Ambos são servidores de carreira do Banco Central e foram afastados por decisão do ministro André Mendonça , do Supremo Tribunal Federal. A medida foi tomada após suspeitas de que eles teriam prestado uma espécie de “consultoria informal” ao Banco Master enquanto o banco era investigado pela própria autoridade monetária, em apurações que acabaram levando à liquidação da instituição em 2025. Os dois já não ocupavam mais seus cargos e também foram alvo de sindicância interna no BC.
Reportagem do colunista Tácio Lorran, do Metrópoles , revelou que Paulo Sérgio Neves de Souza adquiriu dois terrenos e 66,6% de um prédio residencial por R$ 915 mil no município de Guaxupé, no sudoeste de Minas Gerais. Segundo a publicação, um dos terrenos teria sido pago em dinheiro vivo, enquanto os demais foram quitados por meio de transferência bancária à vista.
Além das convocações, os integrantes da CPI aprovaram também a quebra de sigilos bancário, fiscal e telefônico do empresário Fabiano Zettel, cunhado do banqueiro Daniel Vorcaro. Zettel foi preso na última quarta-feira (4) no âmbito das investigações relacionadas ao caso. Entre as empresas que tiveram pedidos de quebra de sigilo aprovados estão Varajo Consultoria, Participações Imobiliárias e King Locação de Veículos. De acordo com as apurações, a Varajo Consultoria teria sido utilizada para realizar pagamentos de propina ao servidor do Banco Central Bellini Santana.

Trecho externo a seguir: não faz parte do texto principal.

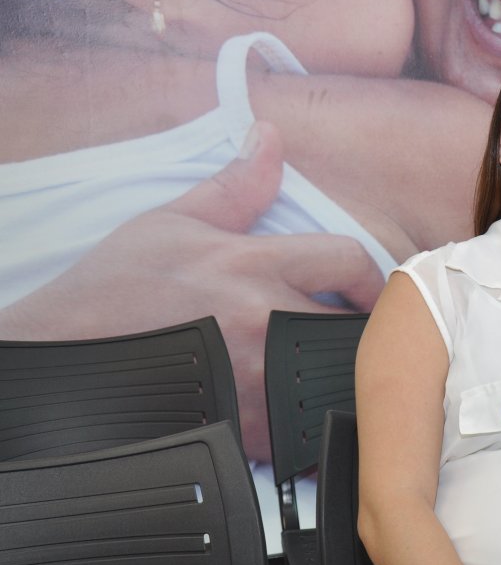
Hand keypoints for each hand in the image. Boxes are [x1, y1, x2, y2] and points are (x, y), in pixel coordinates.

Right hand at [0, 122, 385, 460]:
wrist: (65, 355)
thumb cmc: (115, 290)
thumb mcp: (172, 222)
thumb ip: (236, 186)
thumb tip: (269, 137)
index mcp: (256, 263)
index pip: (348, 260)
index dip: (370, 277)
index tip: (366, 291)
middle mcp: (266, 317)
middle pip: (354, 326)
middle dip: (359, 330)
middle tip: (349, 336)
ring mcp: (259, 375)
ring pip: (334, 377)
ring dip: (336, 375)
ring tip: (321, 373)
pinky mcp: (246, 423)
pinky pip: (303, 426)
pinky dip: (304, 420)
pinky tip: (289, 412)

Segundo a investigação, o esquema teria sido operacionalizado por Leonardo Palhares, que também foi convocado para prestar esclarecimentos à CPI. A suspeita é de que as empresas envolvidas tenham sido utilizadas para movimentações financeiras relacionadas ao pagamento de vantagens indevidas.
Os parlamentares também aprovaram a quebra de sigilo de Luiz Phillipi Machado de Moraes Mourão, conhecido como “Sicário”, aliado do banqueiro Daniel Vorcaro. Ele é apontado como integrante de um grupo chamado “A Turma”, que, segundo as investigações, teria sido organizado para intimidar adversários e tentar obstruir apurações.
Mourão chegou a ser preso durante a operação, mas tentou tirar a própria vida nas dependências da Polícia Federal no dia da detenção. Ele chegou a ser socorrido, porém acabou morrendo alguns dias depois em decorrência das complicações.